• EXERCISE
Rewrite the HTTP basics notes below from "Set of rules" up to and including "address is available.", changing "algorithms" to "procedures".

Begin EXTRACT

HTTP basics

한윤서·2021년 11월 24일
0

Web

목록 보기
4/6

1. Basics of Computer network

Computer network and key words

Computer network

Interconnection of multiple devices(=hosts) that are connected using multiple paths for purpose of sending/receiving data. The links connecting the nodes are known as communication channels.

Open Systems Interconncetion(OSI)

Reference model that specifies standards for communication protocols and also the functionalities of each layer

Protocols

Set of rules or algorithms that define the way 2 entities can coomunicate across the network. There are different protocols defined at each layer of OSI model.

Unique identifiers of network

Host name

Each device in network is associated with a unique device name known as Hostname.

IP Address

Network address of the system across the network. To identify eacy device in the world-wide-web, the IANA assigns an IPV4(version 4) address as a unique identifier to each device on the internet. IPV4 has a elgnth of 32-bits : 232 address is available.

End EXTRACT
Begin DATA LINES

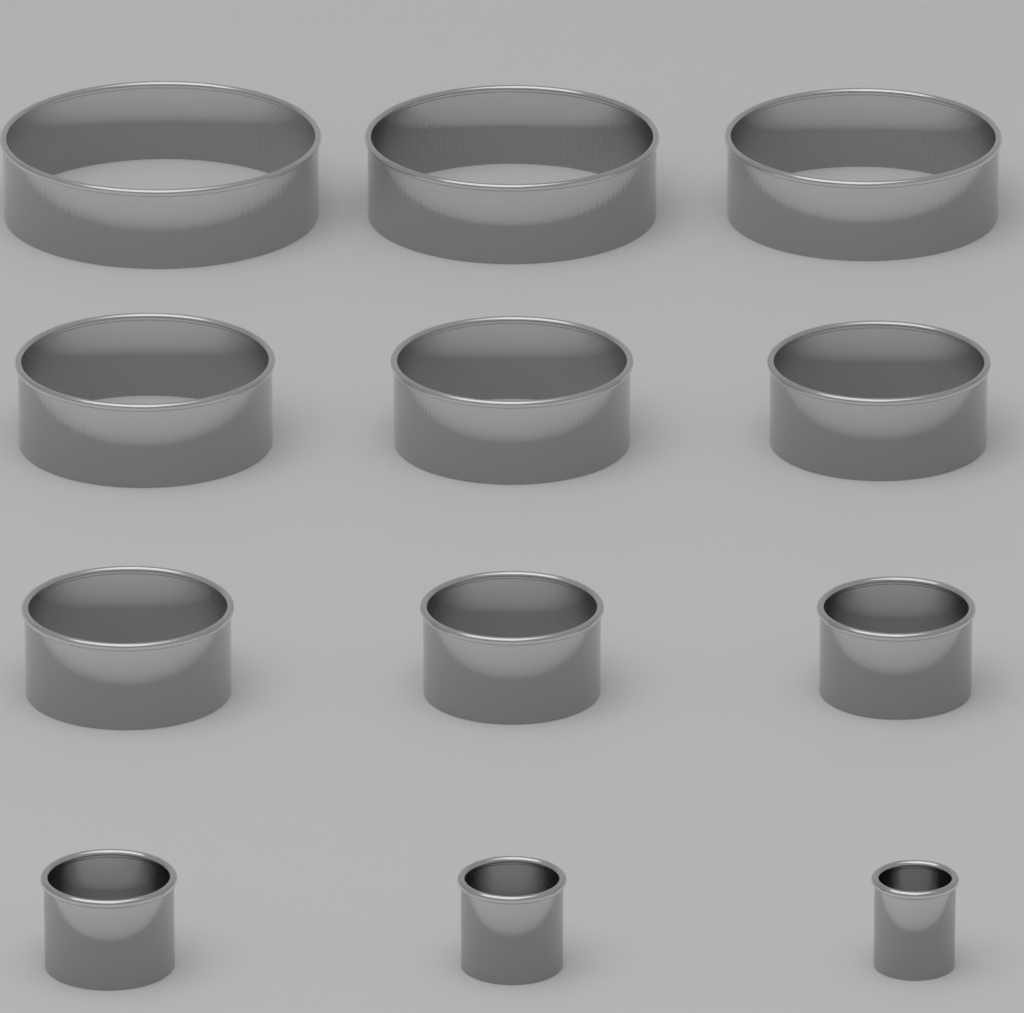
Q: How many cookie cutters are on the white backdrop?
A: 12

End DATA LINES

• RESULT
Set of rules or procedures that define the way 2 entities can coomunicate across the network. There are different protocols defined at each layer of OSI model.

Unique identifiers of network

Host name

Each device in network is associated with a unique device name known as Hostname.

IP Address

Network address of the system across the network. To identify eacy device in the world-wide-web, the IANA assigns an IPV4(version 4) address as a unique identifier to each device on the internet. IPV4 has a elgnth of 32-bits : 232 address is available.